Depuis quelques jours, le barrage de Tignes forme une grande cuvette vide. EDF vérifie les installations de l'ouvrage savoyard, comme elle le fait tous les dix ans. Une vidange qui réveille colère et tristesse dans le pays. Le niveau baisse et le passé remonte, lorsque les anciens retrouvent les restes de leur village, englouti en 1952. Tignes devait alors soutenir l'effort de reconstruction du pays. Un barrage de 180 mètres avait été dressé, EDF avait fermé ses vannes, et l'Isère avait submergé le village.

Depuis, tous les dix ans, le village refait surface. Certains ont attendu l'occasion pour faire baptiser les enfants nés après la dernière vidange. Les anciens chanteront, prieront, pleureront et rappelleront aux plus jeunes le drame d'un village trop bien niché dans sa vallée. Les flancs des montagnes protégeaient les maisons. Pas de vent. Une cuvette profonde, lumineuse, qui s'ouvrait sur la vallée.
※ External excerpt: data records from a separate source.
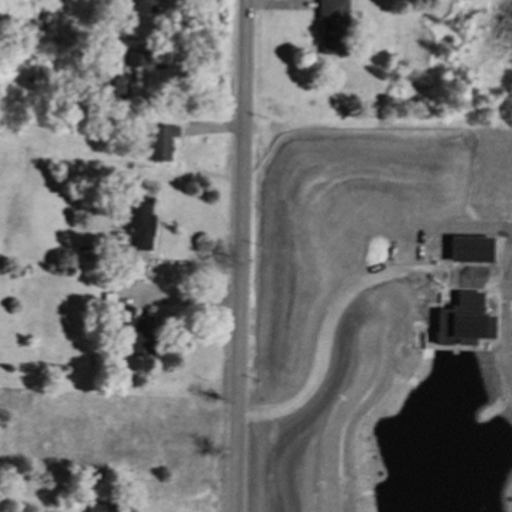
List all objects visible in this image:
building: (145, 6)
building: (145, 6)
building: (331, 24)
building: (331, 24)
building: (136, 58)
building: (136, 58)
building: (110, 88)
building: (111, 88)
building: (160, 141)
building: (160, 141)
building: (139, 223)
building: (139, 224)
road: (238, 255)
road: (334, 329)
building: (138, 335)
building: (138, 335)
building: (99, 506)
building: (99, 506)
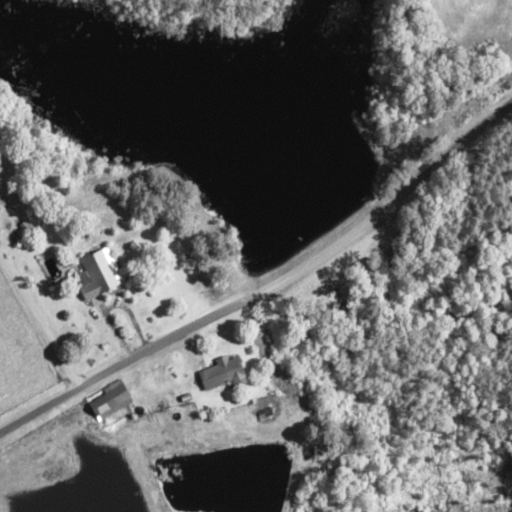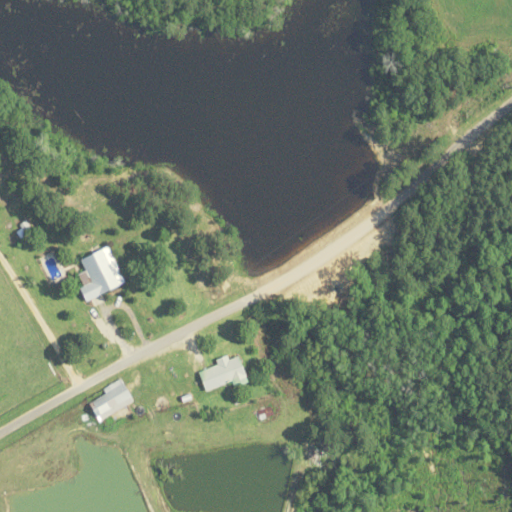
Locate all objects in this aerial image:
building: (96, 273)
road: (269, 290)
building: (220, 373)
building: (106, 400)
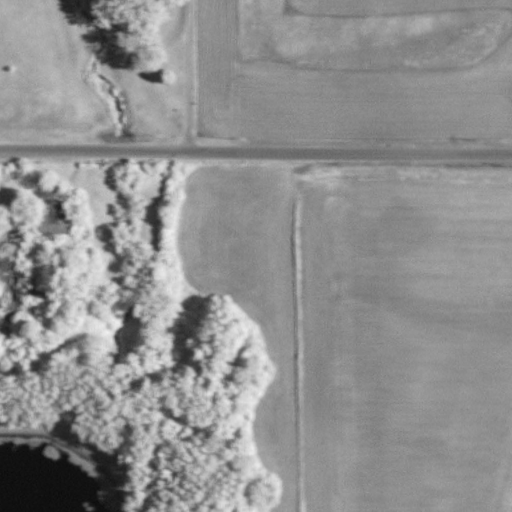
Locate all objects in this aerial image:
road: (187, 75)
road: (255, 151)
road: (0, 218)
building: (51, 229)
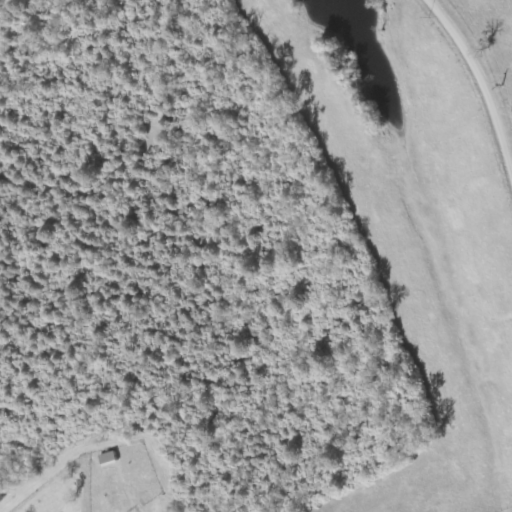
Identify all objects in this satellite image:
road: (482, 82)
building: (109, 459)
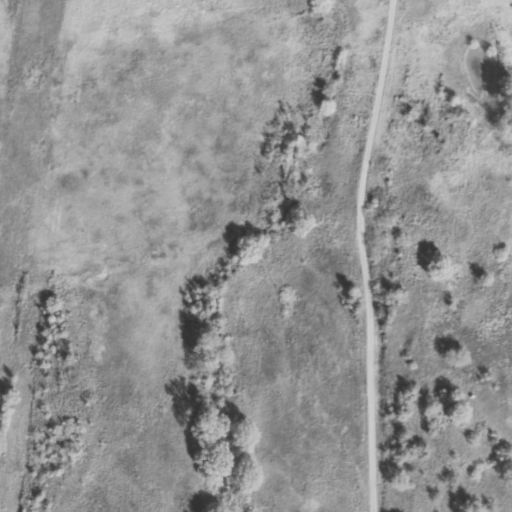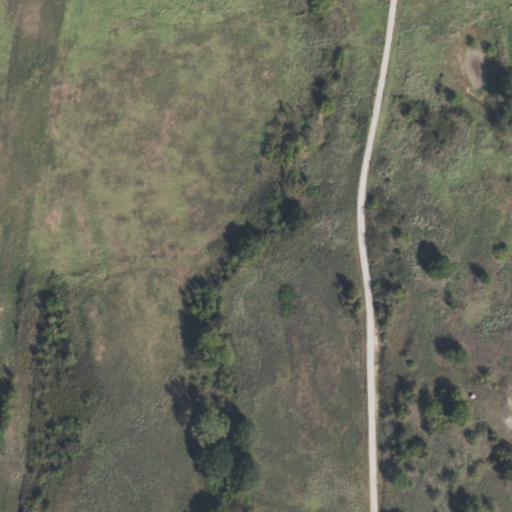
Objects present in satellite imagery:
road: (367, 255)
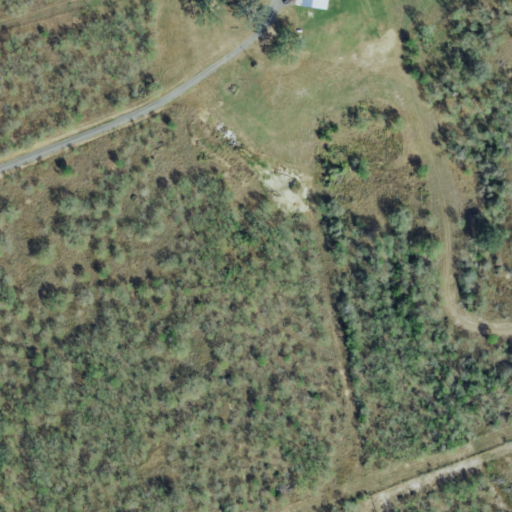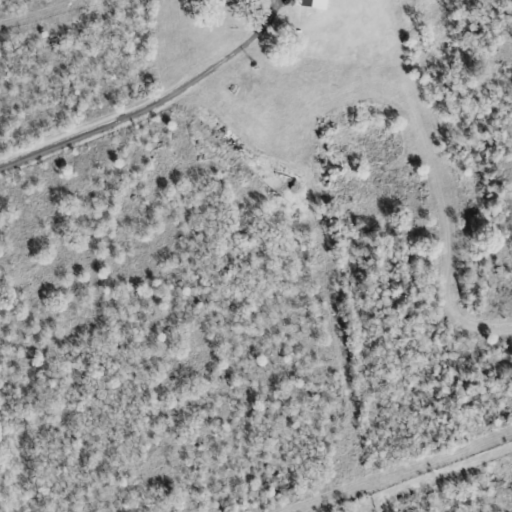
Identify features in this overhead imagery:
building: (314, 4)
building: (314, 4)
road: (152, 103)
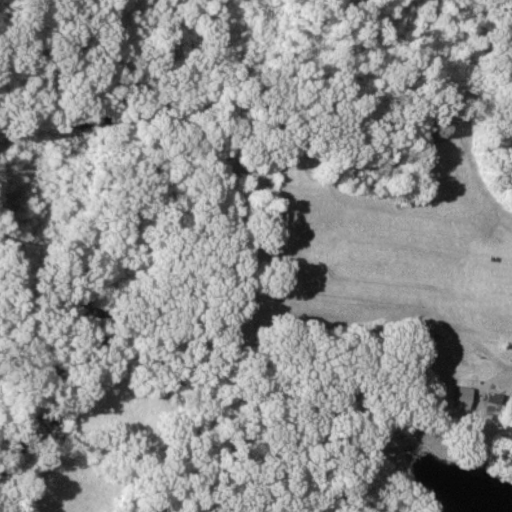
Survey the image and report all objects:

L'Isère, arrivée des hauteurs, serpentait dans ce creux avant de quitter le vallon par un étroit goulet, qu'EDF a fermé.

A la Libération, le barrage devient priorité nationale. Il faut produire 5% de l'énergie du pays. Les travaux commencent en 1947, et la vallée, qui comptait jusque-là moins de 500 habitants, accueille bientôt plus de 5 000 ouvriers. Tignes prend bientôt des airs d'Eldorado, avec des paies élevées, des cafés qui ouvrent de tous côtés. On installe d'immenses cantines, des cités provisoires, des dancings. Le chantier est dur, en cinq ans, une cinquantaine de personnes trouvent la mort sur le barrage. Les corps de plusieurs ouvriers restent d'ailleurs dans les parois, prisonniers du béton déversé par les grues. Le mur s'élève régulièrement, mais le village ne veut pas croire à son achèvement. Des sabotages ont lieu.
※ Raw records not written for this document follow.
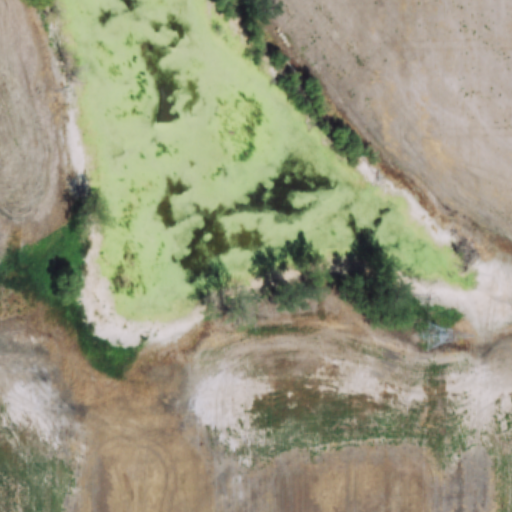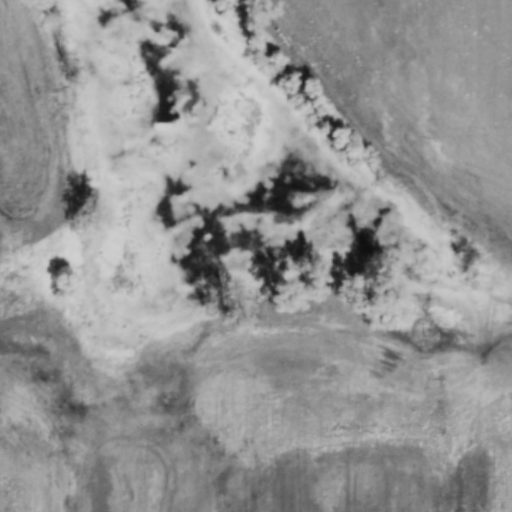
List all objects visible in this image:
power tower: (433, 335)
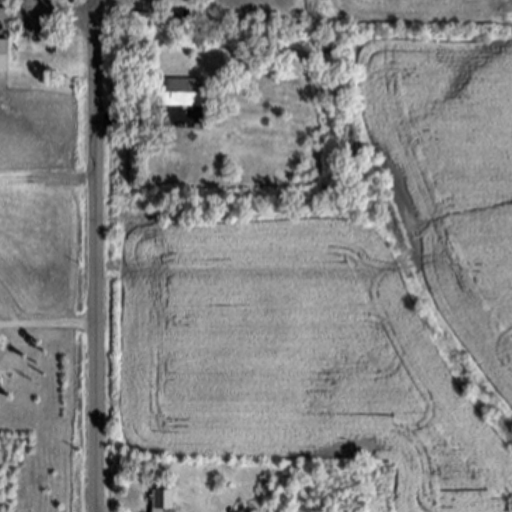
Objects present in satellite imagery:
road: (46, 12)
building: (7, 53)
building: (5, 54)
building: (184, 92)
building: (183, 94)
road: (138, 122)
road: (94, 255)
road: (28, 324)
building: (163, 500)
building: (162, 501)
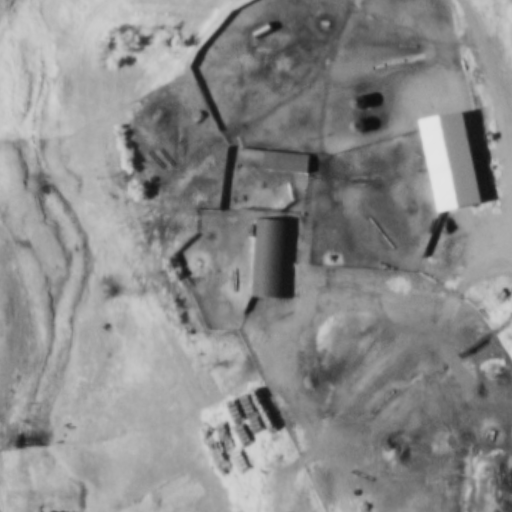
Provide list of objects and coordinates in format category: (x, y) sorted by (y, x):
building: (354, 101)
road: (498, 108)
building: (448, 159)
building: (284, 160)
road: (507, 237)
building: (271, 257)
road: (407, 299)
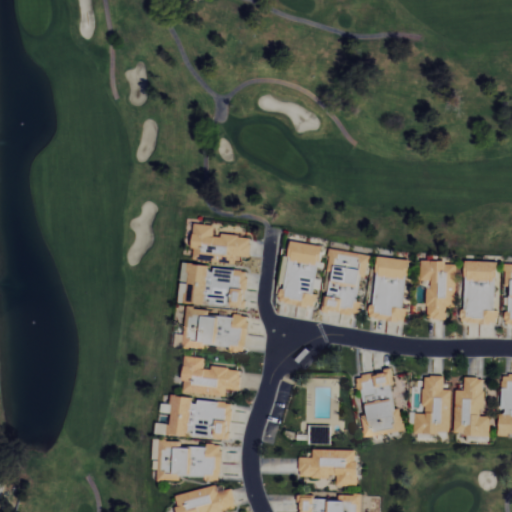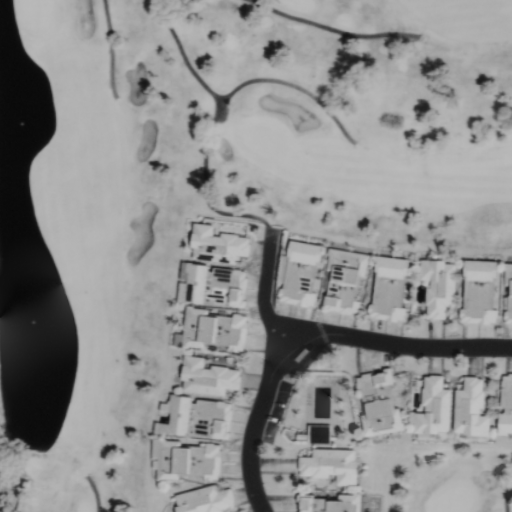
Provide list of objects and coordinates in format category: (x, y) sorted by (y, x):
park: (220, 198)
building: (220, 245)
building: (303, 275)
building: (347, 280)
building: (215, 286)
building: (442, 287)
building: (392, 289)
road: (264, 292)
building: (483, 293)
building: (510, 293)
building: (217, 330)
road: (402, 344)
building: (211, 378)
building: (381, 403)
building: (507, 407)
building: (437, 408)
building: (474, 409)
building: (199, 418)
road: (257, 428)
building: (329, 435)
building: (189, 461)
building: (334, 465)
building: (208, 501)
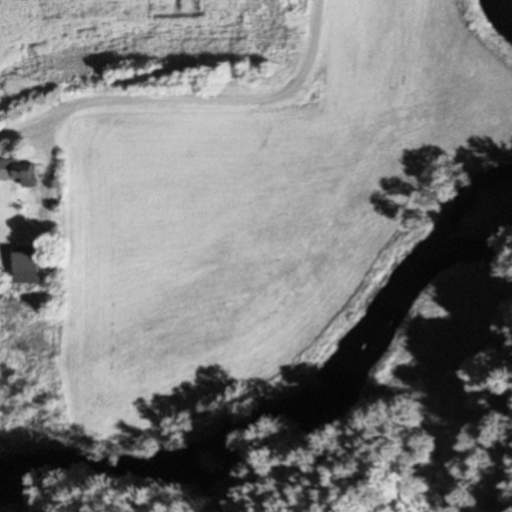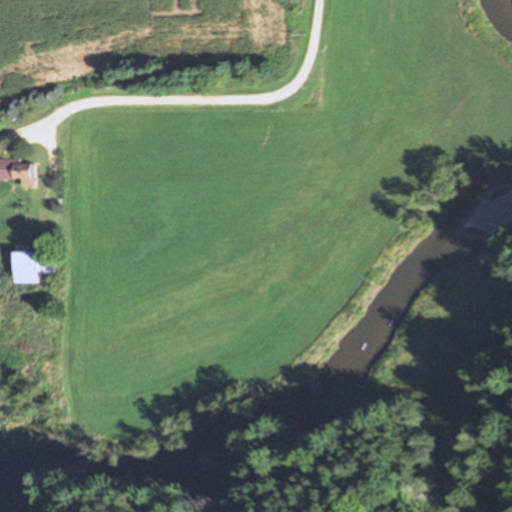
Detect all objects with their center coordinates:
road: (233, 104)
building: (19, 171)
building: (34, 267)
river: (368, 366)
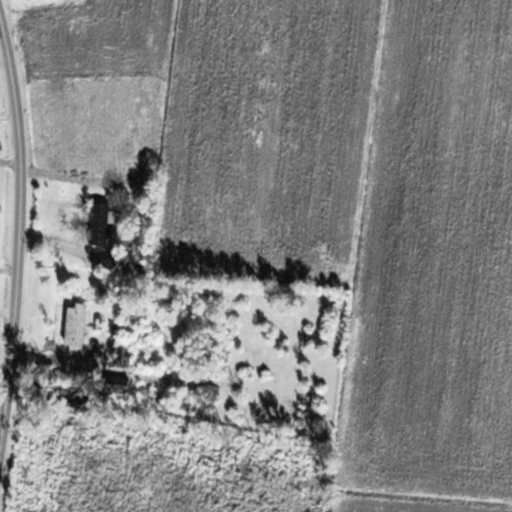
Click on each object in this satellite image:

EDF aura le dernier mot. En 1952, après les élections, les vannes sont fermées, pour mettre la pression sur les derniers habitants. A peine 20% d'entre eux ont accepté de vendre. Les autres sont expropriés. A mesure qu'ils s'en vont, les ouvriers arrachent le bois des maisons, scient les arbres, font de grands tas qu'ils brûlent. Puis les murs sont détruits. Quelques irréductibles s'obstinent. Les gendarmes mobiles doivent les déloger par la force.

Les derniers jours marquent très durement les mémoires. Pendant que l'eau clapote à deux pas des maisons, une entreprise vient de Paris pour exhumer les corps du petit cimetière.
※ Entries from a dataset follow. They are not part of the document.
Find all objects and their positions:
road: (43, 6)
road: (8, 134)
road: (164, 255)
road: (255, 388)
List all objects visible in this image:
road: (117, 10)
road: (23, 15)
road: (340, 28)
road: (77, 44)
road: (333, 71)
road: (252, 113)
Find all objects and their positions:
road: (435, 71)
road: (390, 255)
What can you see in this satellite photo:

Comme à chaque vidange, EDF a lâché l'eau (235 millions de mètres cubes) pour produire un maximum d'électricité. Puis elle a ouvert les vannes de fond, et l'eau qui jaillissait en aval du barrage s'est brutalement chargée de boue. L'écume est devenue sombre. La retenue s'est vidée lentement, puis le sol s'est asséché. En amont de la retenue, l'Isère a retrouvé son cours d'il y a cinquante ans. La terre commence à se craqueler sous le soleil. Sur les pentes abruptes, on découvre les souches des arbres sciés en 1952. L'eau a nettoyé la terre qui se trouvait entre les racines. Celles-ci serpentent désormais en plein jour, serpents figés et torturés. Un peu plus bas, un pont de pierre apparaît, que l'eau a très bien conservé. L'Isère passe en dessous, raclant la boue qui s'est déposée dans son lit.

Enfin, le village émerge. Ce qu'il en reste. Les maisons s'enlisent un peu plus de vidange en vidange. La plupart ne se distinguent plus que par la bosse de vase qui surmonte les fondations. Cela pourrait être la dernière fois que le village s’offre les rayons du soleil, EDF se lasse des vidanges, qui coûtent cher et remuent trop de boue et de souvenirs. La prochaine fois, elle espère inspecter l'ouvrage avec des robots subaquatiques. En attendant, les vannes se refermeront une nouvelle fois devant l'Isère.